Okur, salt ayrıştırılmış bilgiyi ister. Bunu şöyle örneklemek olası; bir araç yapılmak isteniyor ve bu araç uçabilmeli, karada ve denizde gidebilmeli, tren raylarında bile yol alabilmeli… Evet, olası; ama böylesi bir araç bile çok yönlü olmakla birlikte bir araç olma bilgisini içerdiğinden sadece bir araç bu, diyebilirsiniz. Burada çok yönlü bir araçtan, genel anlamda da bir araçtan söz etmek gerekir. Çok yönlü bir göndermelere varıyorsa eğer işin sonu, yoğun bir anlam yumağında kaybolabilir okur. Bu bağlamda “Görmenin Diyalektiği”nden yoğun bilgisinden dolayı konsantre bir tat beklemek yerine, aromatik bir tat alınabilir desek sanırım okurunun beklentisine yardımcı olunabilir.

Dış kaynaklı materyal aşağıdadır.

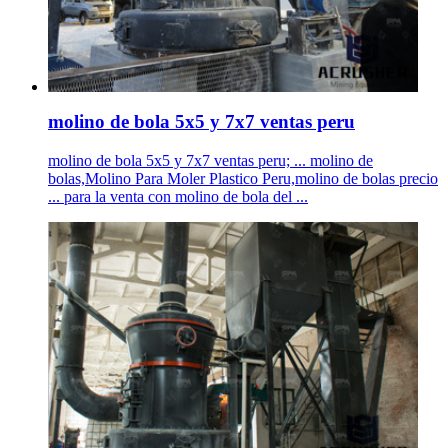
molino de bola 5x5 y 7x7 ventas peru
molino de bola 5x5 y 7x7 ventas peru; ... molino de
bolas,Molino Para Moler Plastico Peru,molino de bolas precio
... para la venta con molino de bola del ...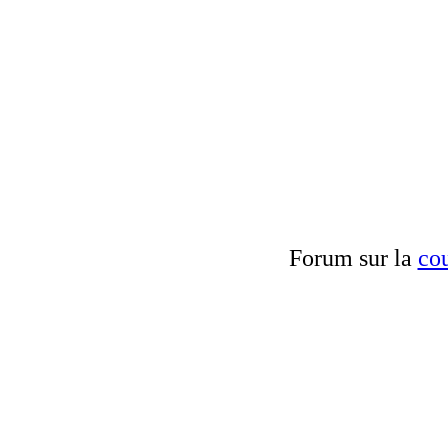
Forum sur la
cou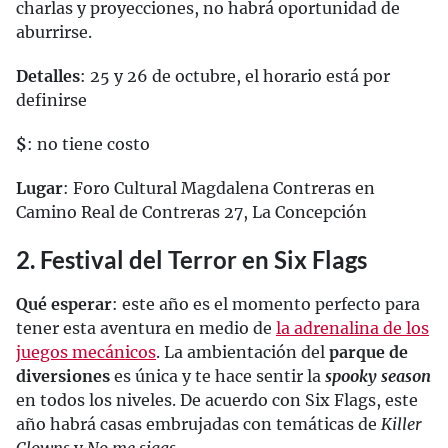
charlas y proyecciones, no habrá oportunidad de
aburrirse.
Detalles
: 25 y 26 de octubre, el horario está por
definirse
$
: no tiene costo
Lugar
: Foro Cultural Magdalena Contreras en
Camino Real de Contreras 27, La Concepción
2. Festival del Terror en Six Flags
Qué esperar
: este año es el momento perfecto para
tener esta aventura en medio de
la adrenalina de los
juegos mecánicos
. La ambientación del
parque de
diversiones
es única y te hace sentir la
spooky season
en todos los niveles. De acuerdo con Six Flags, este
año habrá casas embrujadas con temáticas de
Killer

“Pasajlar şunu savunur: Kapitalizm çağını biçimci “modernizm” ve tarihsel açıdan eklektik “postmodernizm” diye ikiye ayırmak bir anlam ifade etmez, çünkü bu eğilimler zaten sınaî kültürün başından beri var olmuştur. Paradoksal dinamikler olan yenilik ve tekrar, basit bir biçimde kendilerini yeniden tekrar ederler.

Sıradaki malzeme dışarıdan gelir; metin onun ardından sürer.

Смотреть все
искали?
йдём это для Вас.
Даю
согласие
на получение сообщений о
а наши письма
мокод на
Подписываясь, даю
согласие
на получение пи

Modernizm ve postmodernizm kronolojik çağlar değil, sanat ile teknoloji arasında yüzyıla yayılan mücadeledeki siyasal konumlardır. Nasıl ki modernizm toplumsal işlevle estetik biçimin uzlaşmasını öngörerek ütopyacı özlemi ifade ediyorsa, postmodernizm de bunların özdeş olmadığını kabullenir ve fanteziyi canlı tutar. Dolayısıyla her iki konum da ancak kısmi bir hakikati temsil eder; meta toplumunun çelişkileri aşılmadığı sürece bunların her biri “yeniden” ortaya çıkacaklardır.” diyor Walter Benjamin. (s. 387) Eski yeni arasındaki geçişin bir özetini yapıyor adeta Benjamin bununla. Benjamin’in dinlerden sanatsal akımlara dek birçok şeyden beslendiği bu projesi, yaşadığı dönemdeki politik çalkantıların da etkisiyle tamamlanamasa da göstermek için oldukça materyal çıkartmış ortaya. Bütün bu materyalleri derleyen “Görmenin Diyalektiği” de böylece çıkmış ortaya.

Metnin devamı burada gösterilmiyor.